In 1943, on the eve of his departure for battle in World War II, a young Lieutenant in the Grenadier Guards attended Evensong. This is the extract from his diary:
To St George’s Chapel in the evening, for one of the finest pieces of singing I have yet heard there; and the last for a bit. I shall never mind going to war if I know that I am fighting that such institutions as St George’s may live, for they are England and epitomise the spirit of tradition and worship – the laying before God of the most perfect and beautiful singing that man can produce.
Just as much work and practice goes into each service, even when no-one is there but God.

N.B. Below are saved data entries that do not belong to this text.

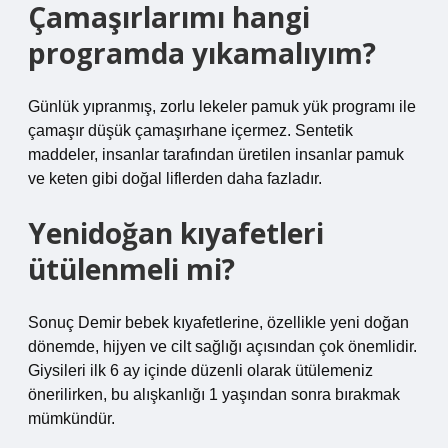
Çamaşırlarımı hangi
programda yıkamalıyım?
Günlük yıpranmış, zorlu lekeler pamuk yük programı ile
çamaşır düşük çamaşırhane içermez. Sentetik
maddeler, insanlar tarafından üretilen insanlar pamuk
ve keten gibi doğal liflerden daha fazladır.
Yenidoğan kıyafetleri
ütülenmeli mi?
Sonuç Demir bebek kıyafetlerine, özellikle yeni doğan
dönemde, hijyen ve cilt sağlığı açısından çok önemlidir.
Giysileri ilk 6 ay içinde düzenli olarak ütülemeniz
önerilirken, bu alışkanlığı 1 yaşından sonra bırakmak
mümkündür.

There is nothing slip-shod or cheap there, and the result is inspiring and uplifting.
Soon afterwards, this soldier was killed in action – in Italy – aged just 21. He died defending the way of life that St George’s so beautifully, so magnificently, encapsulates in its ancient walls and traditions.
For many centuries, St George’s Chapel has offered a sense of constancy in an otherwise turbulent world. Our purpose is to preserve it for the centuries yet to come.